Most people live an entire lifetime and never save another person’s life. Before graduating from Woodgrove High School in June, Madison Grove already achieved this goal. As a volunteer Emergency Medical Technician, she logged more than 1000 hours of community service and was trained in basic life saving techniques as part of her certification. When a patient needed CPR, Madison knew what to do and revived the individual.
She will attend Virginia Commonwealth University this fall with a plan to enter medical school after her undergraduate career. There is an excellent chance she will achieve that goal since she already has a long list of accomplishments on her resume.
Like her peers, Madison had her middle years of high school interrupted by COVID. In December of 2020 she turned 16 and immediately joined the Loudoun Medical Reserve Corps. This allowed her to serve in the mass vaccination programs Loudoun County undertook that winter when vaccines were approved and available. This community service introduced her to the further opportunity to become a volunteer EMT. Remote learning took less time than classroom learning. Sports were also out of the picture, so Madison had time to invest in other things. In addition to her service as a volunteer EMT, Madison busied herself with additional online learning. She has taken on-line courses every summer since the end of her freshman year. Picking up her mother’s old college textbooks on psychology and neuroscience led her to on-line coursework at American University after her sophomore year. As a result of those courses and through the Horizon Academic Research Program Madison was able to complete an independent study project with a research scientist from the University of Chicago. She completed a systematic review of neurodegenerative diseases (like Alzheimer’s) under the guidance of this scientist.
Madison had no difficulty keeping herself engaged and learning during COVID but returning to the classroom her junior year was difficult. “I had more anxiety returning to the classroom than I had during remote learning. I was taking the pandemic very seriously, but some of my peers were not.” The solution? “I’m an early riser, and the discipline of running and reading calmed my spirit and got me through the worst of it.”

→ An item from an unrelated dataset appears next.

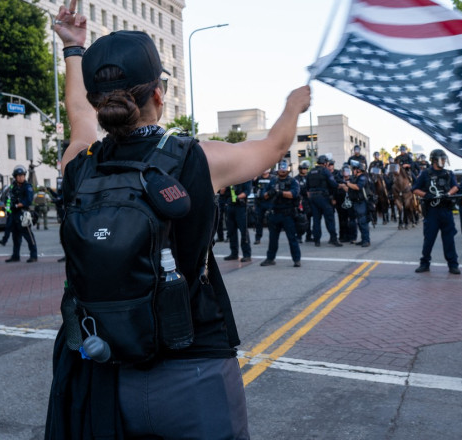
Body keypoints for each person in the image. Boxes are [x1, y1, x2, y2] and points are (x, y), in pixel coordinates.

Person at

Living in Lucketts all her life she attended both Lucketts Elementary and Smarts Mill. Her father is a teacher (Art) at Woodgrove, so commuting with him every day made attending Woodgrove an easy choice. Although science and math come easy to Madison, her father’s colleague in the Art Department, Mr. DeMark was an important connection for her at Woodgrove. “His classroom was a safe space for me. Although I missed my friends from Smarts Mill and Lucketts Elementary, making friendships in a new school was difficult but important wonderful preparation for college.”
“Growing up in Lucketts made me appreciate the beauty of nature and it’s model of harmony for humans.” A neighbor, the late Ludlow Clark, was instrumental in the creation of the JK Black Oak Wildlife Sanctuary. Madison volunteers there as well as at the Blue Ridge Center for Environmental Stewardship. She founded the Environmental Club at Woodgrove and leaves it as her legacy for future generations of Woodgrove students.
Congratulations Madison! You inspire all of us! We have no doubt you will be a success wherever your years at VCU take you.